Im November 2013 rief die PYD die sogenannte Demokratische Selbstverwaltung (DSA) in den Kantonen Afrîn, Kobanê und Cizîrê aus und fasste das so entstandene, territorial nicht zusammenhängende Gebiet unter dem kurdischen Wort für „Westen“ (Rojava) zusammen. Im Dezember 2015 gründete die PYD mit ihren Verbündeten den Demokratischen Rat Syriens (SDC) als politischen Arm der Demokratischen Kräfte Syriens (SDF). Die von den USA unterstützten SDF sind eine Koalition aus syrischen Kurden, Arabern, Turkmenen und anderen Minderheitengruppen in dem der militärische Arm der PYD, die YPG, die dominierende Kraft ist. Im März 2016 riefen Vertreter der drei Kantone (Kobanê war inzwischen um Tall Abyad erweitert worden) den Konstituierenden Rat des „Demokratischen Föderalen Systems Rojava/Nord-Syrien“ (Democratic Federation of Northern Syria, DFNS) ins Leben. Im März 2018 übernahm die Türkei völkerrechtswidrig die Kontrolle über den kurdischen Selbstverwaltungskanton Afrîn mithilfe der Syrischen Nationalen Armee (SNA), einer von ihr gestützten Rebellengruppe. Im September 2018 beschloss der SDC die Gründung des Selbstverwaltungsgebiets Nord- und Ostsyrien (Autonomous Administration of North and East Syria, AANES) auf dem Gebiet der drei Kantone (abzüglich des von der Türkei besetzten Afrîn). Darüber hinaus wurden auch Gebiete in Deir-ez Zor und Raqqa sowie Manbij, Takba und Hassakah, welche die SDF vom Islamischen Staat (IS) befreit hatten, Teil der AANES (LIB, Seite 12).

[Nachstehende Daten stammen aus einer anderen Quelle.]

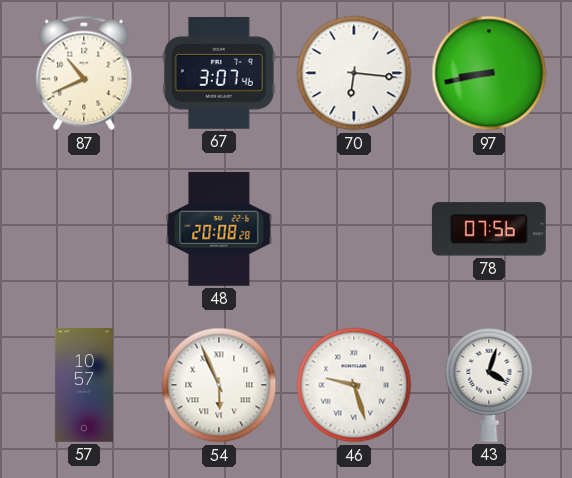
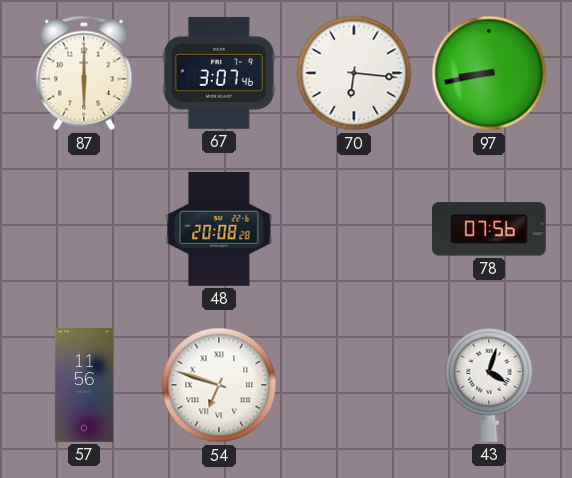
87: 10:41 -> 6:00
57: 10:57 -> 11:56
54: 5:56 -> 6:48
46: 9:27 -> none
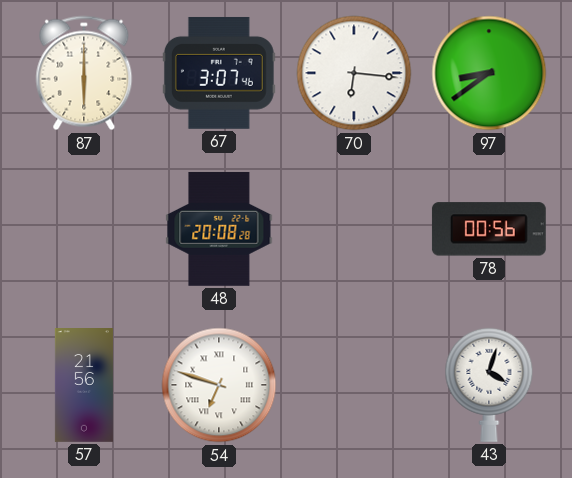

Die Führungsstrukturen der AANES unterscheiden sich von denen anderer Akteure und Gebiete in Syrien. Die „autonome Verwaltung“ basiert auf der egalitären, von unten nach oben gerichteten Philosophie Abdullah Öcalans, der in der Türkei im Gefängnis sitzt [Anm.: Gründungsmitglied und Vorsitzender der PKK]. Frauen spielen eine viel stärkere Rolle als anderswo im Nahen Osten, auch in den kurdischen Sicherheitskräften. Lokale Nachbarschaftsräte bilden die Grundlage der Regierungsführung, die durch Kooptation zu größeren geografischen Einheiten zusammengeführt werden. Es gibt eine provisorische Verfassung, die Lokalwahlen vorsieht. Dies ermöglicht mehr freie Meinungsäußerung als anderswo in Syrien und theoretisch auch mehr Opposition. In der Praxis ist die PYD nach wie vor vorherrschend, insbesondere in kurdisch besiedelten Gebieten und der AANES werden autoritäre Tendenzen bei der Regierungsführung und Wirtschaftsverwaltung des Gebiets vorgeworfen. Die mit der PYD verbundenen Kräfte nehmen regelmäßig politische Opponenten fest. Während die politische Vertretung von Arabern formal gewährleistet ist, werden der PYD Übergriffe gegen nicht-kurdische Einwohner vorgeworfen. Teile der SDF haben Berichten zufolge Übergriffe verübt, darunter Angriffe auf Wohngebiete, körperliche Misshandlungen, rechtswidrige Festnahmen, Rekrutierung und Einsatz von Kindersoldaten, Einschränkungen der Meinungs- und Versammlungsfreiheit sowie willkürliche Zerstörung und Abriss von Häusern. Die SDF haben die meisten Vorwürfe gegen ihre Streitkräfte untersucht. Einige Mitglieder der SDF wurden wegen Missbrauchs strafrechtlich verfolgt, jedoch lagen dazu keine genauen Zahlen vor (LIB, Seite 13).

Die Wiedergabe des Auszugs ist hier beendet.